Des amis de son grand-père lui ont raconté l’horreur, pour libérer leur langue et le reste après des décennies de silence. Le silence, c’est ce qui l’a le plus choqué, au final.
Celui de l’Allemagne, qui a censuré le thème dans ses écoles entre 1945 et 1960; celui des familles, frappées par la honte et emmurées dans le mutisme. «Mon père et ses frères savaient beaucoup de choses, mais n’en ont jamais dit un mot à leurs enfants.
C’est un blocage individuel général que j’ai toujours du mal à expliquer. On ne se posait aucune question, on ne nourrissait aucune réflexion, et donc on n’avait aucun regret.
On vivait dans le mensonge. Et mes recherches m’ont appris que ce n’était pas seulement comme ça dans ma famille, mais aussi dans plein d’autres», assure-t-il.
«Je serais probablement devenu l’un d’eux»
Parue en 2017 en Allemagne, La Fabrique des salauds continue de diviser un pays qui semble ne jamais devoir en finir avec son passé. Mais lui, qu’aurait-il fait au début des années 1940?
Tuer en masse, comme les autres, ou dire non et risquer de se faire exécuter à son tour? «Cette question, j’y pense tout le temps, c’est comme une maladie professionnelle.

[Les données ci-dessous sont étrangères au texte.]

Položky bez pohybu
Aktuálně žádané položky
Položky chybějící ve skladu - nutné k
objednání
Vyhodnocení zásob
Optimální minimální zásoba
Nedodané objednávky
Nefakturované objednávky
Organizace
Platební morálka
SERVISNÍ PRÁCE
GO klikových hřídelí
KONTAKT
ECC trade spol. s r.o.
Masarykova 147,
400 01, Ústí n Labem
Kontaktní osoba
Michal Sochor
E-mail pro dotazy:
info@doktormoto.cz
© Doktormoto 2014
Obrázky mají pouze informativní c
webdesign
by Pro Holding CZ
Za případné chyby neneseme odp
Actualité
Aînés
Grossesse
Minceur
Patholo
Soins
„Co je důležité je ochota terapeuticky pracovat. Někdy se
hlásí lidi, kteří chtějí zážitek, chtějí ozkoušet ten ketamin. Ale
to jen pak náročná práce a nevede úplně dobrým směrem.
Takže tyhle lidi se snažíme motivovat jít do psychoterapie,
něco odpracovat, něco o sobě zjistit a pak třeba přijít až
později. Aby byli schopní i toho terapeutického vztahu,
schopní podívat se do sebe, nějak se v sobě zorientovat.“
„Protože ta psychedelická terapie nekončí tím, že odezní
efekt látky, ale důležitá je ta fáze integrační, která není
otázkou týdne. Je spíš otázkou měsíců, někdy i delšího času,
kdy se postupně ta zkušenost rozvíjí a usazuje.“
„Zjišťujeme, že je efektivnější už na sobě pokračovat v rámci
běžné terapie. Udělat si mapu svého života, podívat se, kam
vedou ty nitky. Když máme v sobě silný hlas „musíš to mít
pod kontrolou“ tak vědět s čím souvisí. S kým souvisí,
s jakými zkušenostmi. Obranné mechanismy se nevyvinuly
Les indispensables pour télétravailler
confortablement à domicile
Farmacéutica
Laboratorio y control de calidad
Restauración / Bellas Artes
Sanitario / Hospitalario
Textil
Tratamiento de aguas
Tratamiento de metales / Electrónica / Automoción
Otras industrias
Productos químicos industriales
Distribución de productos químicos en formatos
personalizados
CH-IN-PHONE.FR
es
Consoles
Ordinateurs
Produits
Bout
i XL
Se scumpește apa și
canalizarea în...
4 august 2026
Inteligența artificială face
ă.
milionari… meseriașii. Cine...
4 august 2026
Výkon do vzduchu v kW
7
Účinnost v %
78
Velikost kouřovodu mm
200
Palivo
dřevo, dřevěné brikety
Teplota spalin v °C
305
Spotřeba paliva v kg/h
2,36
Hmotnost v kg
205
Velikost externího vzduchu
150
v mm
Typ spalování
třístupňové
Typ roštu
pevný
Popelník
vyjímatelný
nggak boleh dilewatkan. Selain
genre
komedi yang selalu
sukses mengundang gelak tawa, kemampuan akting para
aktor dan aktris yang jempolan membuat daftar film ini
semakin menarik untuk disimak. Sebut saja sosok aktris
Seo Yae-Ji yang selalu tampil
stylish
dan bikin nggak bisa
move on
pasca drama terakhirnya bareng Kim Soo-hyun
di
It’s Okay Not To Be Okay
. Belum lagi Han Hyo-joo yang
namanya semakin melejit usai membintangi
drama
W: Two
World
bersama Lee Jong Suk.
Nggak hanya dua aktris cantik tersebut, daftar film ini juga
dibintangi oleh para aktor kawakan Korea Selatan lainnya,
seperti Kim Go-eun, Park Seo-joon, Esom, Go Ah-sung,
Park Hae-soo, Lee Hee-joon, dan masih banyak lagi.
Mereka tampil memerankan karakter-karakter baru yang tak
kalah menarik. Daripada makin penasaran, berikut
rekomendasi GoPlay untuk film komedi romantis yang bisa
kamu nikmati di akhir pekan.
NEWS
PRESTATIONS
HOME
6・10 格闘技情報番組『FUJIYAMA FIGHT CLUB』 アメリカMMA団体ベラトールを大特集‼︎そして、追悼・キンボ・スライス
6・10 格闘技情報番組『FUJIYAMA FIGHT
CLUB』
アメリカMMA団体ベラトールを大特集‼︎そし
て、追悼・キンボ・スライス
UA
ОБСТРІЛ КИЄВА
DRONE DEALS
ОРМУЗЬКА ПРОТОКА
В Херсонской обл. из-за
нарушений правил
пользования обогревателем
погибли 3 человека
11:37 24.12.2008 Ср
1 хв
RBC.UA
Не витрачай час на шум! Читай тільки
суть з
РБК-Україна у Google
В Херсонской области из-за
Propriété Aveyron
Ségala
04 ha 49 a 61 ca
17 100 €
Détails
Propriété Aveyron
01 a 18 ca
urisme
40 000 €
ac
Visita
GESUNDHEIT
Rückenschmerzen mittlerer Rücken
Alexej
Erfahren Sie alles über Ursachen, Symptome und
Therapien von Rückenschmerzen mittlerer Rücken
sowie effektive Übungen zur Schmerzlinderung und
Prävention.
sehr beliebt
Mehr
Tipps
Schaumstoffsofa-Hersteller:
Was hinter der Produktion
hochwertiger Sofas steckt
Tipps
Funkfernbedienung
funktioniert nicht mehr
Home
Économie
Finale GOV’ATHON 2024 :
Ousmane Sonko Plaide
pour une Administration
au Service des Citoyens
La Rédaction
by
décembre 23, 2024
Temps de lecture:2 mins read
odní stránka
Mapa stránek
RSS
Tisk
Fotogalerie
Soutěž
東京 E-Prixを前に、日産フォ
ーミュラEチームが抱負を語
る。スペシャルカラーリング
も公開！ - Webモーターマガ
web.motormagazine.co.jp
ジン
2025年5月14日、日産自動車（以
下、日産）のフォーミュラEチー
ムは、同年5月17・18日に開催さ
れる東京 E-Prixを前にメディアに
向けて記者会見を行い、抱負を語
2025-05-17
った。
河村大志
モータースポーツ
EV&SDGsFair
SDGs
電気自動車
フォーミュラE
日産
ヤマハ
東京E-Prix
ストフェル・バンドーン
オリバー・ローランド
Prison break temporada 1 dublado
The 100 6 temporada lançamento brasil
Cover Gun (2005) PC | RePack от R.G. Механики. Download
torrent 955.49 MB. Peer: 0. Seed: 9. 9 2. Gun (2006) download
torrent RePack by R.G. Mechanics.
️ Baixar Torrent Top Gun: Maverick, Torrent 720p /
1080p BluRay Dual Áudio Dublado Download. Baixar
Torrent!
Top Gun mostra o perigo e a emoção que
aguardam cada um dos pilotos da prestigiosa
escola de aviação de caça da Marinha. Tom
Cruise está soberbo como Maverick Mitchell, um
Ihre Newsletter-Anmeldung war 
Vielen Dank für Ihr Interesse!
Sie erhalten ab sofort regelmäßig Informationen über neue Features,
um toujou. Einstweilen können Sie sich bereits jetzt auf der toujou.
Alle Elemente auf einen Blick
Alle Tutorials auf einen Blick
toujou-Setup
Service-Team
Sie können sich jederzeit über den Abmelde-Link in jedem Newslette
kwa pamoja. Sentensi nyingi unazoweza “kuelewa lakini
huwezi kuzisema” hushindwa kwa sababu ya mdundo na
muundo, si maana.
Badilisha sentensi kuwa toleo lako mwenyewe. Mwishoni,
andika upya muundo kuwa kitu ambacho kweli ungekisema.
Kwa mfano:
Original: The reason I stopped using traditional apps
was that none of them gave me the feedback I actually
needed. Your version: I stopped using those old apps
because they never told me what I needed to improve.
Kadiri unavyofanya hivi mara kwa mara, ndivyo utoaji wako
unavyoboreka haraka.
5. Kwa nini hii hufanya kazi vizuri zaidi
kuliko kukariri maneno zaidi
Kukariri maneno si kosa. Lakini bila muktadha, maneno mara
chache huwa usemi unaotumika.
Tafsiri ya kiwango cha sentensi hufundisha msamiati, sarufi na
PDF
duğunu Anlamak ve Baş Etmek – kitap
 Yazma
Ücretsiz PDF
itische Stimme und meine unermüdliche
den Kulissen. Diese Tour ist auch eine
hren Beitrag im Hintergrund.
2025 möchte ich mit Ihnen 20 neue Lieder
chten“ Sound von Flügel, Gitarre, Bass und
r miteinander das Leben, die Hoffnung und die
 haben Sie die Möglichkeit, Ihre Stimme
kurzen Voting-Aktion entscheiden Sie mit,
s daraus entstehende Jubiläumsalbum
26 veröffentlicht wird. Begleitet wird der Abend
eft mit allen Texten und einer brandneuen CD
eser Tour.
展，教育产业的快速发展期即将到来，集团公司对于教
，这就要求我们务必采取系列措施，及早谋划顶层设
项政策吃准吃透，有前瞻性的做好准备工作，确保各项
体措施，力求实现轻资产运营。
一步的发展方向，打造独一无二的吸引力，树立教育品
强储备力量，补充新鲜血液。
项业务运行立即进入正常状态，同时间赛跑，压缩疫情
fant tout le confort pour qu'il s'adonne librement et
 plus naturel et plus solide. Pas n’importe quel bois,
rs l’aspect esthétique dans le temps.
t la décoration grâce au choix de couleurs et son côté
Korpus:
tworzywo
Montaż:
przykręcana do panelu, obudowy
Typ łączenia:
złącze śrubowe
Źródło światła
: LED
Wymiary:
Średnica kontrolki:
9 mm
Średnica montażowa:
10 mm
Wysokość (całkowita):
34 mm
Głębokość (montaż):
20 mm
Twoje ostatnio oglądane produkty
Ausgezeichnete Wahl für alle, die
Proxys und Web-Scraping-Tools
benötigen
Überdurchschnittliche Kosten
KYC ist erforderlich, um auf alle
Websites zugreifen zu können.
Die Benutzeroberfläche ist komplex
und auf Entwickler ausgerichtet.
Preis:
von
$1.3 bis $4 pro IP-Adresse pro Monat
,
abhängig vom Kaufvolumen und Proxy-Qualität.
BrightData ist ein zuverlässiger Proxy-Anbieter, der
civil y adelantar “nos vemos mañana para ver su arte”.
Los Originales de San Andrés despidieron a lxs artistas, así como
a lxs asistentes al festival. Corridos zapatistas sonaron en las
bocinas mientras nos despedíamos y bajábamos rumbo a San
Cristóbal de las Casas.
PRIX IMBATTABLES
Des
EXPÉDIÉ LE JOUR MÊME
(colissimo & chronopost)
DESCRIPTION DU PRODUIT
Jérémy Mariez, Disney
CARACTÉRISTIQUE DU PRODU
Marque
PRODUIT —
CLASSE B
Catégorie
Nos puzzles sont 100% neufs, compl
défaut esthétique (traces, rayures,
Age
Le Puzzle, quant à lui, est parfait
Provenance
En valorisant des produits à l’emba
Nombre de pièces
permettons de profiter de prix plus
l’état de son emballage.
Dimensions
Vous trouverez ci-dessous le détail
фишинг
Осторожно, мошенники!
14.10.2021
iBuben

Je change régulièrement d’avis, mais au final, je crois bien que j’aurais agi comme mon grand-père. Je serais probablement devenu l’un d’eux.» Il a sondé les tréfonds de l’âme humaine pendant si longtemps qu’on le trouve légitime pour évoquer le présent et le futur. Une autre Shoah serait-elle possible quelque part, malgré ce que l’on sait?
Pour répondre, il évoque d’abord la théorie qui veut que la mémoire collective dure quatre générations, avant que la cinquième ne commette les mêmes erreurs que la première.
Puis il cite Woody Allen, dans ce qu’on a d’abord pris pour une bulle de légèreté, avant de comprendre notre méprise: «Dans le film Hannah et ses sœurs, il y a un personnage qui se demande comment une chose pareille a bien pu arriver. Et son ami lui répond: Ce n’est pas la bonne question. Il faudrait plutôt se demander pourquoi ça n’arrive pas plus souvent…»
Profil
1963 Naissance à Göttingen (Allemagne).
2007 Réalise «Quatre Minutes», avec Monica Bleibtreu.
2016 Réalise «Les Fleurs fanées», avec Adèle Haenel.
2019 «La Fabrique des salauds» (Belfond).